■ How to complete this task
Identify every line in the material that contains the word "Ианнуария", and copy each of those lines in full.

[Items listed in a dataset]
* * *
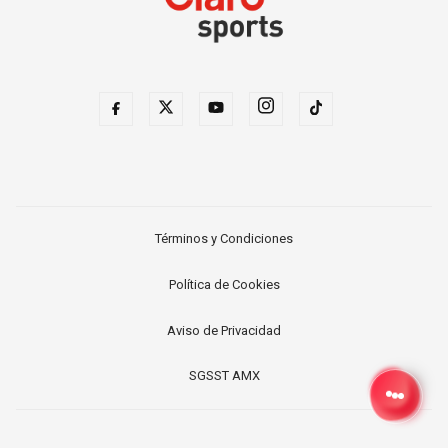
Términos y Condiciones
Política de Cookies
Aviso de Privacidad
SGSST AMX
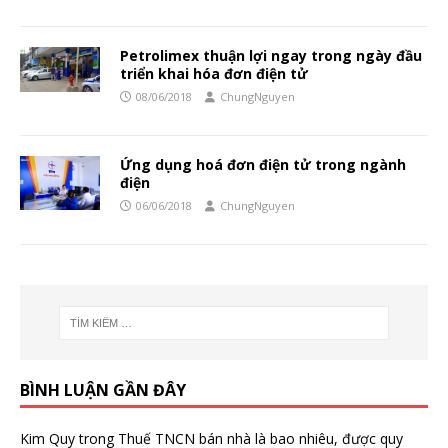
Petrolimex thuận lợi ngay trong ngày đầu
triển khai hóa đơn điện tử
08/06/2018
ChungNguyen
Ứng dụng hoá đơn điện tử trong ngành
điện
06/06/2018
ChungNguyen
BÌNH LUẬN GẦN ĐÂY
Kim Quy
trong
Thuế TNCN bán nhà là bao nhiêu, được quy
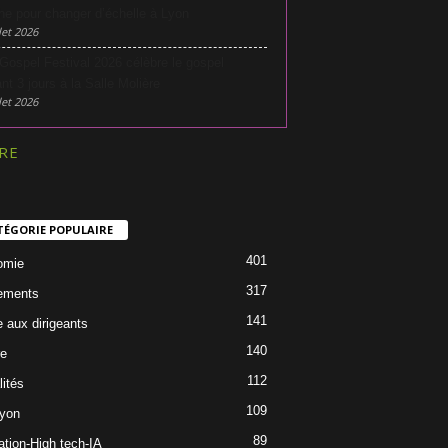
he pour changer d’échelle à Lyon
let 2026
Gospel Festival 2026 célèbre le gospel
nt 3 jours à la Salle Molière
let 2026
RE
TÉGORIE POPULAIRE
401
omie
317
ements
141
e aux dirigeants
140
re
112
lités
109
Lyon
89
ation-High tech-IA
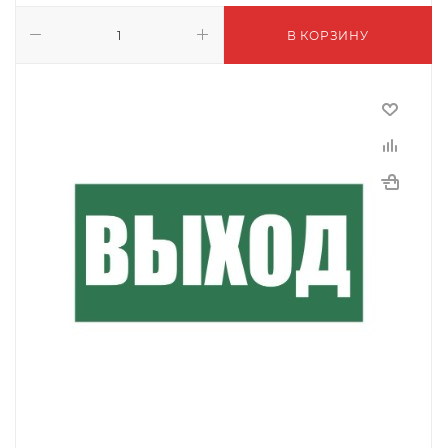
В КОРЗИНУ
* * *
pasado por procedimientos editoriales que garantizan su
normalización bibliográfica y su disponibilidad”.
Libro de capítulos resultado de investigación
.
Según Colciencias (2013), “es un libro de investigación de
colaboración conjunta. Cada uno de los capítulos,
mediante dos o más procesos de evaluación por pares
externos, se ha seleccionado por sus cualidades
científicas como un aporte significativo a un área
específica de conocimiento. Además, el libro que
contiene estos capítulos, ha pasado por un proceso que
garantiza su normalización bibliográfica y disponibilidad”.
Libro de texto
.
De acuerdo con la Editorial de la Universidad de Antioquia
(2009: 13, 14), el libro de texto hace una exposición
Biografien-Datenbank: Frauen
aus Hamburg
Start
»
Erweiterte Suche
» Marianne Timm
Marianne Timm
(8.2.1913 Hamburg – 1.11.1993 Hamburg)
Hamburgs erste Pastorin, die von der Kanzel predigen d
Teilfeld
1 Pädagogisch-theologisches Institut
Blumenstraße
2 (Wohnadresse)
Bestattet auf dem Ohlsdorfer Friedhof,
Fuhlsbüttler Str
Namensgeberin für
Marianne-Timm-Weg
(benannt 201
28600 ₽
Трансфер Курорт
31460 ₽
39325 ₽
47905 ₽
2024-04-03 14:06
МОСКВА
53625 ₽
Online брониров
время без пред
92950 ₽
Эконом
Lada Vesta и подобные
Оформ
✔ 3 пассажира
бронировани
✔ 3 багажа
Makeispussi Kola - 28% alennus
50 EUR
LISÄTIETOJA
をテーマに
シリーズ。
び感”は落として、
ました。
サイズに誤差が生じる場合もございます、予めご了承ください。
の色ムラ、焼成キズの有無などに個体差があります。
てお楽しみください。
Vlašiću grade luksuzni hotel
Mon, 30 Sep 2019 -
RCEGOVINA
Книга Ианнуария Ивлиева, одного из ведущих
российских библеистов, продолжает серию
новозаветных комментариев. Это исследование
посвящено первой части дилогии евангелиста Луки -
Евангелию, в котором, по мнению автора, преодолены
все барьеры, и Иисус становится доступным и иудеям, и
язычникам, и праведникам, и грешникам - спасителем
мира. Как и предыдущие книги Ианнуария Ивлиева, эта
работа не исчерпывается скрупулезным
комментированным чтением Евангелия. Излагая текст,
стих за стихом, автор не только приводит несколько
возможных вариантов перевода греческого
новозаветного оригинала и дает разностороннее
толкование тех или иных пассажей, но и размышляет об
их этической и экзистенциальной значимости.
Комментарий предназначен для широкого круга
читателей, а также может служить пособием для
* * *
■ Exercise output
Книга Ианнуария Ивлиева, одного из ведущих
мира. Как и предыдущие книги Ианнуария Ивлиева, эта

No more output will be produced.